March 24, 2021 by Jeremy Nichols

Ph.D. student Rebecca Lennox recently published '“There’s Girls Who Can Fight, and There’s Girls Who Are Innocent”: Gendered Safekeeping as Virtue Maintenance Work' in Violence Against Women. Drawing on in-depth interviews with women residents of Greater Vancouver, British Columbia, the article investigates safety behaviours commonly practiced by women in public places, such as avoiding unlit spaces after dark. Showing that such strategies often paradoxically exacerbate women’s fear of violent crime, the article offers a new understanding of gendered safekeeping as a form of identity work that mitigates existential, rather than physical, threats in public places by marking women as risk-averse and thus above sexual reproach.

Rebecca is in her second year of the Ph.D. program in Sociology.
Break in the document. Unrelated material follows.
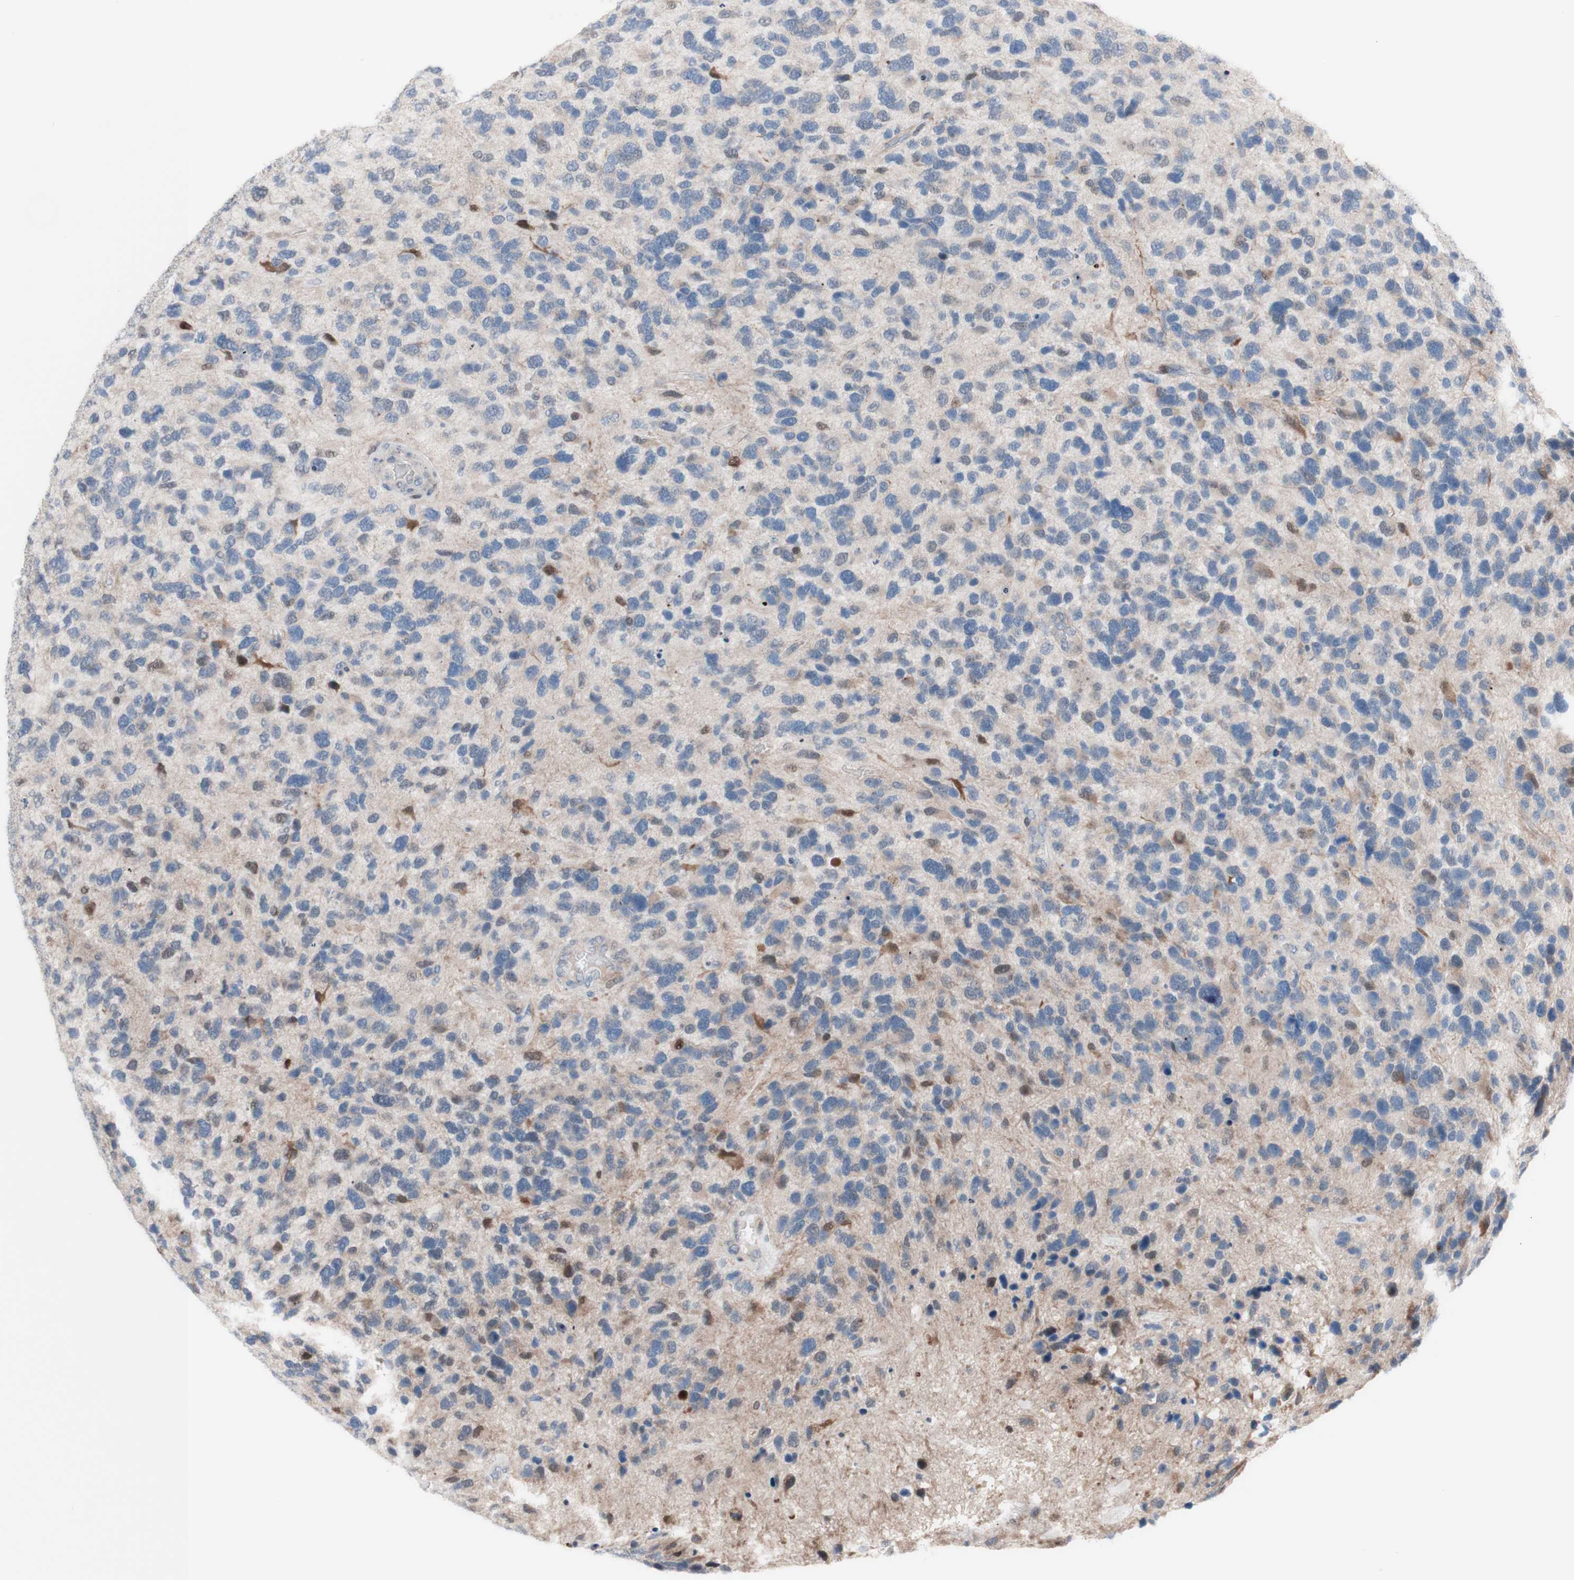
{"staining": {"intensity": "moderate", "quantity": "<25%", "location": "cytoplasmic/membranous"}, "tissue": "glioma", "cell_type": "Tumor cells", "image_type": "cancer", "snomed": [{"axis": "morphology", "description": "Glioma, malignant, High grade"}, {"axis": "topography", "description": "Brain"}], "caption": "A brown stain shows moderate cytoplasmic/membranous staining of a protein in glioma tumor cells. (DAB IHC, brown staining for protein, blue staining for nuclei).", "gene": "PHTF2", "patient": {"sex": "female", "age": 58}}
Her doctoral research examines how race, class, and gender intersect to shape women’s embodied responses to police-produced gendered crime-prevention messaging in Canada. Rebecca’s research is supported by a SSHRC Joseph-Armand Bombardier Canada Graduate Scholarship, and a Doctoral Award from the Department of Canadian Heritage.

We have posted the citation and abstract of the article below. The full text is available here.

Lennox, Rebecca. 2021. “‘There’s Girls Who Can Fight, and There’s Girls Who Are Innocent’: Gendered Safekeeping as Virtue Maintenance Work”. Violence Against Women. Published online ahead of print you can read it here.

Abstract 

Women routinely practise taxing safety strategies in public, such as avoiding unlit spaces after dark. To date, scholars have understood these behaviors as means by which women bolster their physical safety in public. My in-depth interviews with women in Greater Vancouver, British Columbia suggest that, much less than reliably enhancing women’s safety, safety work often exacerbates women’s fear of violent crime and unreliably mitigates their exposure to violence. I thus interrogate the protective function of gendered safekeeping and reconceptualize women’s safety work as virtue maintenance work, theorizing that women practice risk-management in public places to attain the ontological security associated with evading subjectivities of gendered imprudence.